Supplied entries:

○ ○ ○

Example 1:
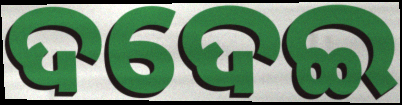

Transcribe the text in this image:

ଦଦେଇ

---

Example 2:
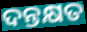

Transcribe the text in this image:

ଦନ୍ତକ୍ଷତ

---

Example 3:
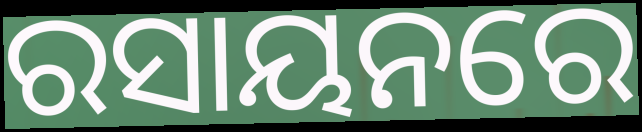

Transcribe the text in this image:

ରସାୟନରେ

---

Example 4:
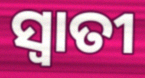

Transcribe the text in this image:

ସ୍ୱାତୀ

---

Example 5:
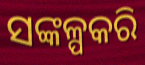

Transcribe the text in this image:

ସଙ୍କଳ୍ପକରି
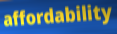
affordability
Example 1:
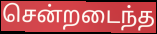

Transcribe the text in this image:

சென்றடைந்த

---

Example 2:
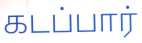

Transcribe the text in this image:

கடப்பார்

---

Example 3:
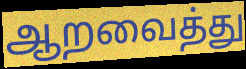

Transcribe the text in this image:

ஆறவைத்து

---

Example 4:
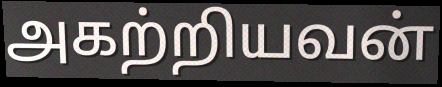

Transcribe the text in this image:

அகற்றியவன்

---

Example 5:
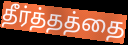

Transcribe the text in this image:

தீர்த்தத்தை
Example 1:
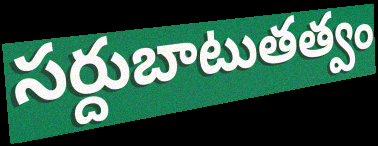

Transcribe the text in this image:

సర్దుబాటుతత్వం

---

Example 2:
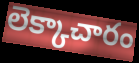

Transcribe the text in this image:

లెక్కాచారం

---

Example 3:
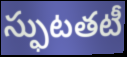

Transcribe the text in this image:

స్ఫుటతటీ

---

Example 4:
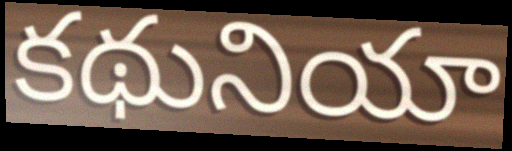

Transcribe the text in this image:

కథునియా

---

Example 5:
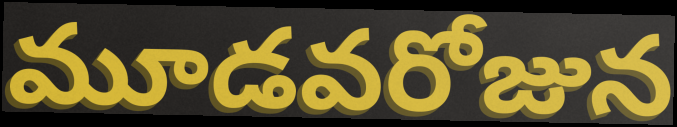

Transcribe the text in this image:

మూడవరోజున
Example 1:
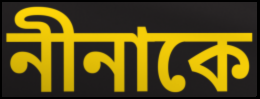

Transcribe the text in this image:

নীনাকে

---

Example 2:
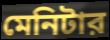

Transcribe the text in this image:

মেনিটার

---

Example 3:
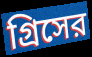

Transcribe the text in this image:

○ ○ ○

The data above are to be repeated word for word, with any pictures left out.

Example 1:

Transcribe the text in this image:

ଦଦେଇ

---

Example 2:

Transcribe the text in this image:

ଦନ୍ତକ୍ଷତ

---

Example 3:

Transcribe the text in this image:

ରସାୟନରେ

---

Example 4:

Transcribe the text in this image:

ସ୍ୱାତୀ

---

Example 5:

Transcribe the text in this image:

ସଙ୍କଳ୍ପକରି
affordability
Example 1:

Transcribe the text in this image:

சென்றடைந்த

---

Example 2:

Transcribe the text in this image:

கடப்பார்

---

Example 3:

Transcribe the text in this image:

ஆறவைத்து

---

Example 4:

Transcribe the text in this image:

அகற்றியவன்

---

Example 5:

Transcribe the text in this image:

தீர்த்தத்தை
Example 1:

Transcribe the text in this image:

సర్దుబాటుతత్వం

---

Example 2:

Transcribe the text in this image:

లెక్కాచారం

---

Example 3:

Transcribe the text in this image:

స్ఫుటతటీ

---

Example 4:

Transcribe the text in this image:

కథునియా

---

Example 5:

Transcribe the text in this image:

మూడవరోజున
Example 1:

Transcribe the text in this image:

নীনাকে

---

Example 2:

Transcribe the text in this image:

মেনিটার

---

Example 3:

Transcribe the text in this image:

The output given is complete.